Las razones que invocan algunos para justificar la exclusión es que en ciertos estados de la Unión, se practica con alegría la pena de muerte, de la que es ferviente partidario el mismo presidente de los EEUU. Pero no es probable que esta sea la razón, no hay que olvidar que bastantes miembros de la ONU son practicantes asiduos de la pena capital, sin ir más lejos China ha ejecutado más de 500 seres humanos en un mes y muchas veces públicamente, para la educación y regocijo del pueblo. Es que la moral actual de China no tiene ni la menos traza de moral judeo-cristiana, y dicho sea de paso tampoco budista.
Más de la mitad de los estados miembros de la ONU, consideran a la mujer como un ser inferior, que vale la mitad que un hombre, y en muchos de estos estados la ablación del clítoris está tolerada, como costumbre social. En algunos de ellos, por una sana tradición religiosa, se lapida a la adultera, y se amputan la mano al ladrón (callejero, no financiero).
Apenas el 10% de los estados miembros de la Organización de las Naciones Unidas, tiene un régimen político democrático con libertad de prensa.
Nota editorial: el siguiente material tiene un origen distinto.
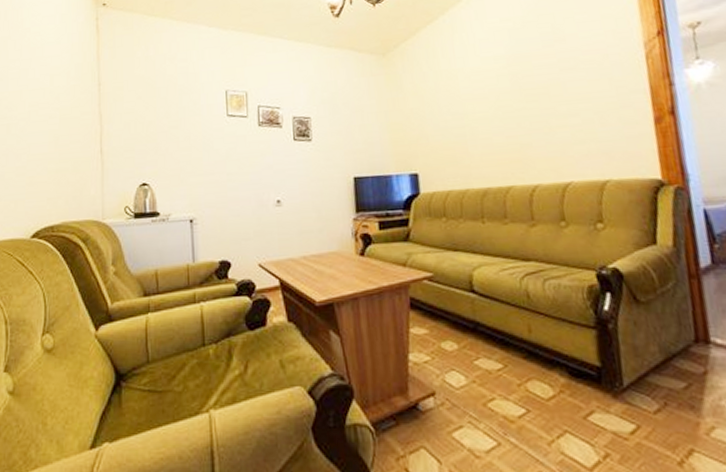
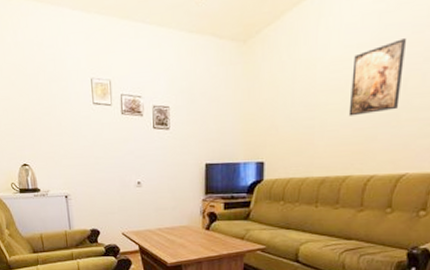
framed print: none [493,51,547,124] -> present [348,39,406,116]

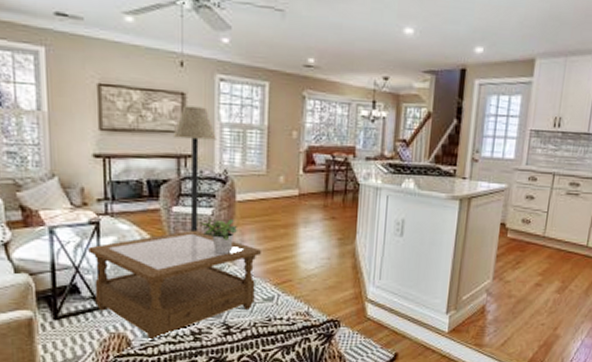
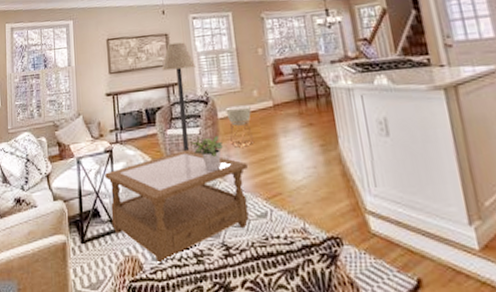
planter: none [246,190,274,235] -> present [226,105,255,149]

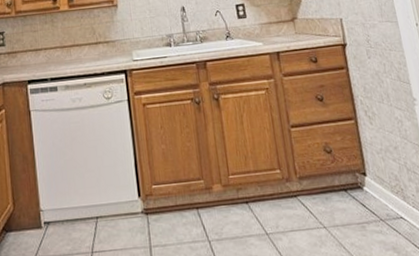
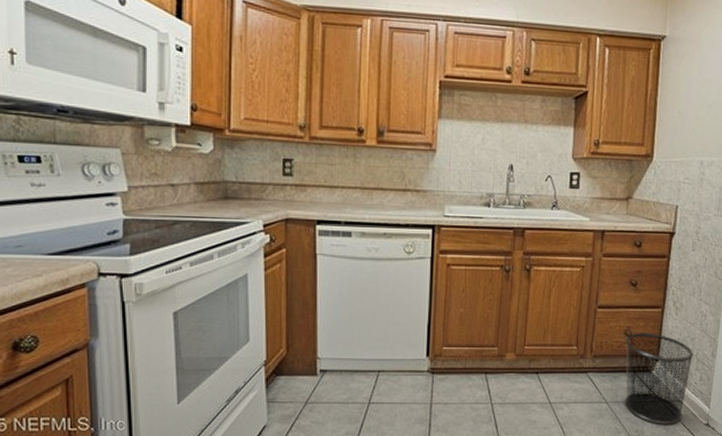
trash can: none [327,146,411,247] -> present [624,333,694,424]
Y donde el respeto de los derechos humanos está garantizado por la ley.
Para muchas personas la ONU es una fuente de moral y consideran que ese organismo es capaz de imponer orden en el mundo y corregir defectos sociales. Lo mismo que hay personas que creen que la UNESCO tiene algo que ver con la cultura y su divulgación.
La ONU se dijo en su fundación estaba destinada a impedir las guerras. Desde entonces ha habido más de mil y con millones de muertos. Y para la paz no ha servido para otra cosa que para ofrecer una mesa donde pueden reunirse los contendientes para firmar una paz que ha sido preparada en otros medios. La UNESCO hay que reconocer que ha salvado algún monumento de su desaparición, pero en la mayor parte de los casos sucedió lo que a los Budas odiados por los talibanes.
Estos organismos tienen sus funciones, que tratan de realizar, pero no son, ni pueden ser fuentes de moral. La asombrosa pluralidad de las morales de sus miembros lo impiden. Sus resoluciones son políticas sin más.
Si hay quienes piensan que lo que deciden los organismos internacionales (y multimorales), es moral, es que carecen de una moral propia. Y se les puede poner en un aprieto si se les pregunta ¿En nombre de qué aprueban o critican?. La respuesta nos daría la clave de la atracción que sobre el público ejercen ciertos programas de TV. En los EE UU se anuncia la emisión de una ejecución capital en TV, cosa que aquí se critica, y con razón, pero si se emitiese aquí batiría el record de audiencia, y si fuese precedido de una sesión de torturas en directo, sería el colmo del éxito. Y de esto no son responsables los dirigentes de las televisiones, es el publico.
Cuentan que en su regreso del exilio a París, Voltaire era aclamado por la muchedumbre, y un amigo que le acompañaba le dijo: "Estará Ud, contento por la cantidad de gente que le vitorea?" a lo que respondió Voltaire,: "Serian el doble si me llevasen a ser ahorcado".
¡Qué buen responsable de audiencia en una de nuestras televisiones hubiera sido Voltaire!